Gemmayze Street appeals to a broad segment of Beirutis. Brimming with restaurants, cafes and art galleries, it is also home to exhibitions and stores that sell antiques and paintings, cloth boutiques, and others.
Recently, it has emerged from the darkness that had been imposed by the Aug. 2020 Beirut Port blast. Most of its streets, as well as its buildings and cafes, were damaged or destroyed by the explosion, paralyzing what had been one of Beirut’s vibrant spaces.
Cynthia Warde, who owns In Action Events, which organizes artist and entertainment in Beirut and the mountains, has organized a street fair, Aa Tarik El Gemmayze (On Gemmayze Street), which had been scheduled for Sunday May 22 but was postponed till next Sunday because of extreme wind.

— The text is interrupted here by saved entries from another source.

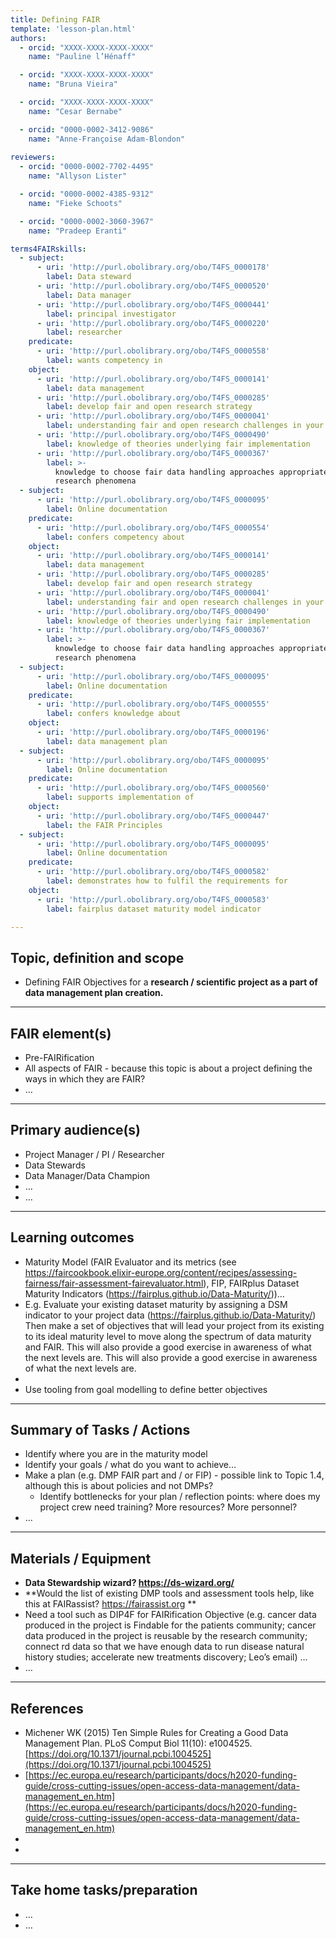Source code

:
 ```yaml
---
title: Defining FAIR
template: 'lesson-plan.html'
authors:
  - orcid: "XXXX-XXXX-XXXX-XXXX"
    name: "Pauline l’Hénaff"

  - orcid: "XXXX-XXXX-XXXX-XXXX"
    name: "Bruna Vieira"

  - orcid: "XXXX-XXXX-XXXX-XXXX"
    name: "Cesar Bernabe"

  - orcid: "0000-0002-3412-9086"
    name: "Anne-Françoise Adam-Blondon"
    
reviewers:
  - orcid: "0000-0002-7702-4495"
    name: "Allyson Lister"

  - orcid: "0000-0002-4385-9312"
    name: "Fieke Schoots"

  - orcid: "0000-0002-3060-3967"
    name: "Pradeep Eranti"

terms4FAIRskills:
  - subject:
      - uri: 'http://purl.obolibrary.org/obo/T4FS_0000178'
        label: Data steward
      - uri: 'http://purl.obolibrary.org/obo/T4FS_0000520'
        label: Data manager
      - uri: 'http://purl.obolibrary.org/obo/T4FS_0000441'
        label: principal investigator
      - uri: 'http://purl.obolibrary.org/obo/T4FS_0000220'
        label: researcher
    predicate:
      - uri: 'http://purl.obolibrary.org/obo/T4FS_0000558'
        label: wants competency in
    object:
      - uri: 'http://purl.obolibrary.org/obo/T4FS_0000141'
        label: data management
      - uri: 'http://purl.obolibrary.org/obo/T4FS_0000285'
        label: develop fair and open research strategy
      - uri: 'http://purl.obolibrary.org/obo/T4FS_0000041'
        label: understanding fair and open research challenges in your organization
      - uri: 'http://purl.obolibrary.org/obo/T4FS_0000490'
        label: knowledge of theories underlying fair implementation
      - uri: 'http://purl.obolibrary.org/obo/T4FS_0000367'
        label: >-
          knowledge to choose fair data handling approaches appropriate to the
          research phenomena
  - subject:
      - uri: 'http://purl.obolibrary.org/obo/T4FS_0000095'
        label: Online documentation
    predicate:
      - uri: 'http://purl.obolibrary.org/obo/T4FS_0000554'
        label: confers competency about
    object:
      - uri: 'http://purl.obolibrary.org/obo/T4FS_0000141'
        label: data management
      - uri: 'http://purl.obolibrary.org/obo/T4FS_0000285'
        label: develop fair and open research strategy
      - uri: 'http://purl.obolibrary.org/obo/T4FS_0000041'
        label: understanding fair and open research challenges in your organization
      - uri: 'http://purl.obolibrary.org/obo/T4FS_0000490'
        label: knowledge of theories underlying fair implementation
      - uri: 'http://purl.obolibrary.org/obo/T4FS_0000367'
        label: >-
          knowledge to choose fair data handling approaches appropriate to the
          research phenomena
  - subject:
      - uri: 'http://purl.obolibrary.org/obo/T4FS_0000095'
        label: Online documentation
    predicate:
      - uri: 'http://purl.obolibrary.org/obo/T4FS_0000555'
        label: confers knowledge about
    object:
      - uri: 'http://purl.obolibrary.org/obo/T4FS_0000196'
        label: data management plan
  - subject:
      - uri: 'http://purl.obolibrary.org/obo/T4FS_0000095'
        label: Online documentation
    predicate:
      - uri: 'http://purl.obolibrary.org/obo/T4FS_0000560'
        label: supports implementation of
    object:
      - uri: 'http://purl.obolibrary.org/obo/T4FS_0000447'
        label: the FAIR Principles
  - subject:
      - uri: 'http://purl.obolibrary.org/obo/T4FS_0000095'
        label: Online documentation
    predicate:
      - uri: 'http://purl.obolibrary.org/obo/T4FS_0000582'
        label: demonstrates how to fulfil the requirements for
    object:
      - uri: 'http://purl.obolibrary.org/obo/T4FS_0000583'
        label: fairplus dataset maturity model indicator

--- 
```



## Topic, definition and scope

* Defining FAIR Objectives for a **research / scientific project as a part of data management plan creation.**

---

## FAIR element(s)

* Pre-FAIRification
* All aspects of FAIR - because this topic is about a project defining the ways in which they are FAIR?
* …

---

## Primary audience(s)

* Project Manager / PI / Researcher
* Data Stewards
* Data Manager/Data Champion
* …
* …

---

## Learning outcomes

* Maturity Model (FAIR Evaluator and its metrics (see https://faircookbook.elixir-europe.org/content/recipes/assessing-fairness/fair-assessment-fairevaluator.html), FIP, FAIRplus Dataset Maturity Indicators (https://fairplus.github.io/Data-Maturity/))…
* E.g. Evaluate your existing dataset maturity by assigning a DSM indicator to your project data (https://fairplus.github.io/Data-Maturity/) Then make a set of objectives that will lead your project from its existing to its ideal maturity level to move along the spectrum of data maturity and FAIR. This will also provide a good exercise in awareness of what the next levels are. This will also provide a good exercise in awareness of what the next levels are.
* 
* Use tooling from goal modelling to define better objectives

---

## Summary of Tasks / Actions

* Identify where you are in the maturity model
* Identify your goals / what do you want to achieve…
* Make a plan (e.g. DMP FAIR part and / or FIP) - possible link to Topic 1.4, although this is about policies and not DMPs?
    * Identify bottlenecks for your plan / reflection points: where does my project crew need training? More resources? More personnel?
* …

---

## Materials / Equipment

* **Data Stewardship wizard? https://ds-wizard.org/**
* **Would the list of existing DMP tools and assessment tools help, like this at FAIRassist? https://fairassist.org **
* Need a tool such as DIP4F for FAIRification Objective (e.g. cancer data produced in the project is Findable for the patients community; cancer data produced in the project is reusable by the research community; connect rd data so that we have enough data to run disease natural history studies; accelerate new treatments discovery; Leo’s email) …
* …

---

## References

* Michener WK (2015) Ten Simple Rules for Creating a Good Data Management Plan. PLoS Comput Biol 11(10): e1004525. [https://doi.org/10.1371/journal.pcbi.1004525](https://doi.org/10.1371/journal.pcbi.1004525)
* [https://ec.europa.eu/research/participants/docs/h2020-funding-guide/cross-cutting-issues/open-access-data-management/data-management_en.htm](https://ec.europa.eu/research/participants/docs/h2020-funding-guide/cross-cutting-issues/open-access-data-management/data-management_en.htm)
* 
* 

---

## Take home tasks/preparation

* …
* …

In an interview with Asharq Al-Awsat, Warde said: “It is a recreational oasis in the heart of Beirut that has been organized with the aim of spreading.”

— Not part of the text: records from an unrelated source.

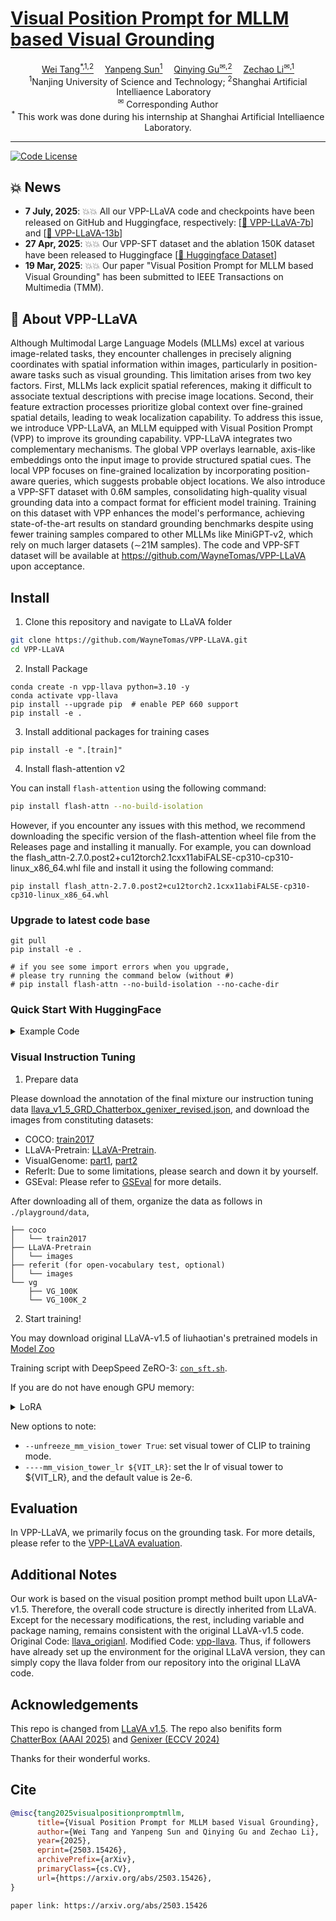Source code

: # [Visual Position Prompt for MLLM based Visual Grounding](https://arxiv.org/abs/2503.15426)

<!-- <p align="center" width="100%">
</p> -->

<div>
<div align="center">
    <a href='https://scholar.google.com/citations?user=D-27eLIAAAAJ&hl=zh-CN' target='_blank'>Wei Tang<sup>*,1,2</sup></a>&emsp;
    <a href='https://scholar.google.com.hk/citations?user=a3FI8c4AAAAJ&hl=zh-CN' target='_blank'>Yanpeng Sun<sup>1</sup></a>&emsp;
    <a href='https://scholar.google.com.hk/citations?user=a3FI8c4AAAAJ&hl=zh-CN' target='_blank'>Qinying Gu<sup>&#x2709,2</sup></a>&emsp;
    <a href='https://scholar.google.com/citations?user=L6J2V3sAAAAJ&hl=zh-CN' target='_blank'>Zechao Li<sup>&#x2709,1</sup></a>
</div>
<div>
<div align="center">
    <sup>1</sup>Nanjing University of Science and Technology;
    <sup>2</sup>Shanghai Artificial Intelliaence Laboratory&emsp;
    </br>
    <sup>&#x2709</sup> Corresponding Author
    </br>
    <sup>*</sup> This work was done during his internship at Shanghai Artificial Intelliaence Laboratory.
    
</div>
 
 -----------------

[![Code License](https://img.shields.io/badge/Code%20License-Apache_2.0-green.svg)](https://github.com/tatsu-lab/stanford_alpaca/blob/main/LICENSE)

## 💥 News
-  **7 July, 2025**: :boom::boom: All our VPP-LLaVA code and checkpoints have been released on GitHub and Huggingface, respectively: [[🤗 VPP-LLaVA-7b](https://huggingface.co/wayneicloud/VPP-LLaVA-7b)] and [[🤗 VPP-LLaVA-13b](https://huggingface.co/wayneicloud/VPP-LLaVA-13b)]
-  **27 Apr, 2025**: :boom::boom: Our VPP-SFT dataset and the ablation 150K dataset have been released to Huggingface [[🤗 Huggingface Dataset](https://huggingface.co/datasets/wayneicloud/VPP-SFT/tree/main)]
- **19 Mar, 2025**: :boom::boom:  Our paper "Visual Position Prompt for MLLM based Visual Grounding" has been submitted to IEEE Transactions on Multimedia (TMM).

## 👀 About VPP-LLaVA
Although Multimodal Large Language Models (MLLMs) excel at various image-related tasks, they encounter challenges in precisely aligning coordinates with spatial information within images, particularly in position-aware tasks such as visual grounding. This limitation arises from two key factors. First, MLLMs lack explicit spatial references, making it difficult to associate textual descriptions with precise image locations. Second, their feature extraction processes prioritize global context over fine-grained spatial details, leading to weak localization capability. To address this issue, we introduce VPP-LLaVA, an MLLM equipped with Visual Position Prompt (VPP) to improve its grounding capability.  VPP-LLaVA integrates two complementary mechanisms. The global VPP overlays learnable, axis-like embeddings onto the input image to provide structured spatial cues. The local VPP focuses on fine-grained localization by incorporating position-aware queries, which suggests probable object locations. We also introduce a VPP-SFT dataset with 0.6M samples, consolidating high-quality visual grounding data into a compact format for efficient model training. Training on this dataset with VPP enhances the model's performance, achieving state-of-the-art results on standard grounding benchmarks despite using fewer training samples compared to other MLLMs like MiniGPT-v2, which rely on much larger datasets ($\sim$21M samples). The code and VPP-SFT dataset will be available at https://github.com/WayneTomas/VPP-LLaVA upon acceptance.

## Install
1. Clone this repository and navigate to LLaVA folder
```bash
git clone https://github.com/WayneTomas/VPP-LLaVA.git
cd VPP-LLaVA
```

2. Install Package
```Shell
conda create -n vpp-llava python=3.10 -y
conda activate vpp-llava
pip install --upgrade pip  # enable PEP 660 support
pip install -e .
```

3. Install additional packages for training cases
```
pip install -e ".[train]"
```

4. Install flash-attention v2

You can install `flash-attention` using the following command:
```bash
pip install flash-attn --no-build-isolation
```
However, if you encounter any issues with this method, we recommend downloading the specific version of the flash-attention wheel file from the Releases page and installing it manually. For example, you can download the flash_attn-2.7.0.post2+cu12torch2.1cxx11abiFALSE-cp310-cp310-linux_x86_64.whl file and install it using the following command:
```Shell
pip install flash_attn-2.7.0.post2+cu12torch2.1cxx11abiFALSE-cp310-cp310-linux_x86_64.whl
```
### Upgrade to latest code base

```Shell
git pull
pip install -e .

# if you see some import errors when you upgrade,
# please try running the command below (without #)
# pip install flash-attn --no-build-isolation --no-cache-dir
```

### Quick Start With HuggingFace
<details>
<summary>Example Code</summary>

```Python
from llava.model.builder import load_pretrained_model
from llava.mm_utils import get_model_name_from_path

model_path = "checkpoints/llava-vpp-7b"

tokenizer, model, image_processor, context_len = load_pretrained_model(
    model_path=model_path,
    model_base=None,
    model_name=get_model_name_from_path(model_path)
)
```

Check out the details wth the `load_pretrained_model` function in `llava/model/builder.py` and the example code of visual grounding llava/eval/refcoco_all/model_refcoco_loader.py.
</details>

### Visual Instruction Tuning
1. Prepare data

Please download the annotation of the final mixture our instruction tuning data [llava_v1_5_GRD_Chatterbox_genixer_revised.json](https://huggingface.co/datasets/wayneicloud/VPP-SFT/blob/main/llava_v1_5_GRD_Chatterbox_genixer_revised.json), and download the images from constituting datasets:

- COCO: [train2017](http://images.cocodataset.org/zips/train2017.zip)
- LLaVA-Pretrain: [LLaVA-Pretrain](https://huggingface.co/datasets/liuhaotian/LLaVA-Pretrain).
- VisualGenome: [part1](https://cs.stanford.edu/people/rak248/VG_100K_2/images.zip), [part2](https://cs.stanford.edu/people/rak248/VG_100K_2/images2.zip)
- ReferIt: Due to some limitations, please search and down it by yourself.
- GSEval: Please refer to [GSEval](https://huggingface.co/datasets/hustvl/GSEval) for more details.

After downloading all of them, organize the data as follows in `./playground/data`,

```
├── coco
│   └── train2017
├── LLaVA-Pretrain
│   └── images
├── referit (for open-vocabulary test, optional)
│   └── images
└── vg
    ├── VG_100K
    └── VG_100K_2
```

2. Start training!

You may download original LLaVA-v1.5 of liuhaotian's pretrained models in [Model Zoo](https://huggingface.co/collections/liuhaotian/llava-15-653aac15d994e992e2677a7e)

Training script with DeepSpeed ZeRO-3: [`con_sft.sh`](https://github.com/WayneTomas/VPP-LLaVA/tree/master/scripts/vpp-llava/con_sft.sh).

If you are do not have enough GPU memory:
<details>
<summary>LoRA</summary>
- Use LoRA: 
  **Note**: We have not modified the original LLaVA-v1.5 code for LoRA training, so theoretically it remains unchanged. However, since we have not tested LoRA training, please refer to the original LLaVA GitHub repository for solutions.
If you are interested in finetuning LLaVA model to your own task/data, please check out [`Finetune_Custom_Data.md`](https://github.com/haotian-liu/LLaVA/blob/main/docs/Finetune_Custom_Data.md).
</details>

New options to note:

- `--unfreeze_mm_vision_tower True`: set visual tower of CLIP to training mode.
- `----mm_vision_tower_lr ${VIT_LR}`: set the lr of visual tower to ${VIT_LR}, and the default value is 2e-6.

## Evaluation

In VPP-LLaVA, we primarily focus on the grounding task. For more details, please refer to the [VPP-LLaVA evaluation](https://github.com/WayneTomas/VPP-LLaVA/tree/master/llava/eval).

## Additional Notes
Our work is based on the visual position prompt method built upon LLaVA-v1.5. Therefore, the overall code structure is directly inherited from LLaVA. Except for the necessary modifications, the rest, including variable and package naming, remains consistent with the original LLaVA-v1.5 code.
Original Code: [llava_origianl](https://github.com/WayneTomas/VPP-LLaVA/tree/master/llava-ori).
Modified Code: [vpp-llava](https://github.com/WayneTomas/VPP-LLaVA/tree/master/llava).
Thus, if followers have already set up the environment for the original LLaVA version, they can simply copy the llava folder from our repository into the original LLaVA code.

## Acknowledgements
This repo is changed from [LLaVA v1.5](https://github.com/haotian-liu/LLaVA). The repo also benifits form [ChatterBox (AAAI 2025)](https://github.com/sunsmarterjie/ChatterBox) and [Genixer (ECCV 2024)](https://github.com/zhaohengyuan1/Genixer)

Thanks for their wonderful works.

## Cite

```bibtex
@misc{tang2025visualpositionpromptmllm,
      title={Visual Position Prompt for MLLM based Visual Grounding}, 
      author={Wei Tang and Yanpeng Sun and Qinying Gu and Zechao Li},
      year={2025},
      eprint={2503.15426},
      archivePrefix={arXiv},
      primaryClass={cs.CV},
      url={https://arxiv.org/abs/2503.15426}, 
}
```
```
paper link: https://arxiv.org/abs/2503.15426
```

“Our will to survive and continue that prompted us to organize this exhibition,” Warde says about the street fair set to host 200 stands set up by vendors hoping to sell local goods and continue.
“We insisted on all the artistic works and food on display being stamped Made in Lebanon in order to shed light on these industries, which we urgently need today to encourage and highlight their strengths and diversity,” she adds.
Discussing the difficulties she faced in organizing this fair, Warde says: “Today, the people of Gemmayze, after everything they have endured following the Beirut blast, are overwhelmed with despair. Homes have been destroyed, restaurants have been wiped off the map, and buildings have had their doors and windows broken. This sadness undermines enthusiasm because the Lebanese love life and do not give up by nature.”
“At first, many met our invitations to take part with reluctance. They were afraid of this step after the street had been paralyzed for so long and everything that they had undergone over the past two years. But a not insignificant number of artists and vendors dared to join this cultural oasis. The number of participants increased, so much so that we ran out of space. This enthusiasm warmed our hearts and inspired us to think of similar exhibitions that we might hold in other streets of Beirut, such as Hamra, Saifi, Mono and others.”
In parallel, the restaurants and cafes of Gemmayze will open their doors to customers and offer them discounts. “They are a key partner, and we are happy to see them play a role so they could benefit from the hustle and bustle that will reflect positively on their employees.”